ENTRIES SUPPLIED.
%%

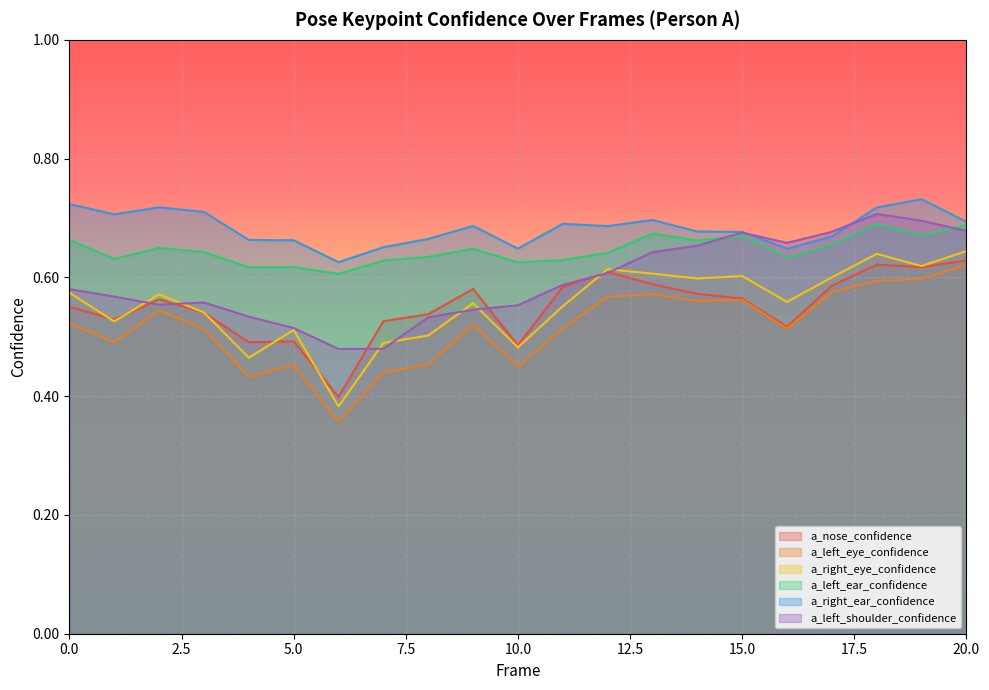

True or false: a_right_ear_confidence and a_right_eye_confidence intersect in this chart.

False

%%
%%

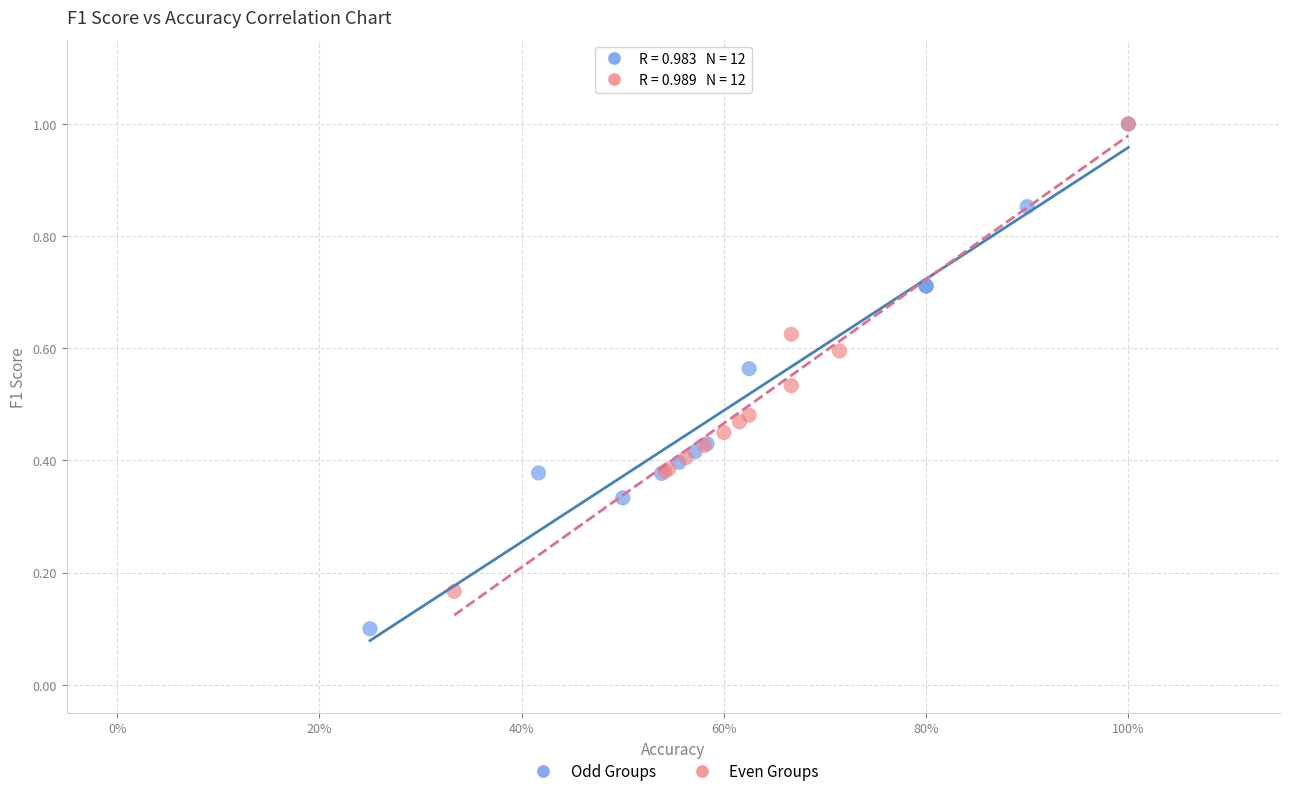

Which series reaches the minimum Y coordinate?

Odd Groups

%%
%%

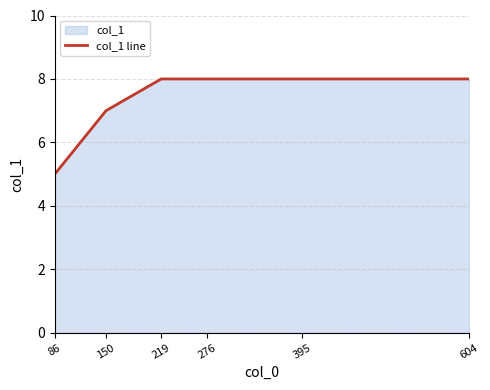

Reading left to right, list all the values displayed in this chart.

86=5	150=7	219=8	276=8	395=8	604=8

%%

WORK TO COMPLETE.
From the records above, pull out every line that contains the string "chart". Treat uppercase and lowercase as different, so the match must be case-sensitive.

SOLVED PROBLEM.
True or false: a_right_ear_confidence and a_right_eye_confidence intersect in this chart.
Reading left to right, list all the values displayed in this chart.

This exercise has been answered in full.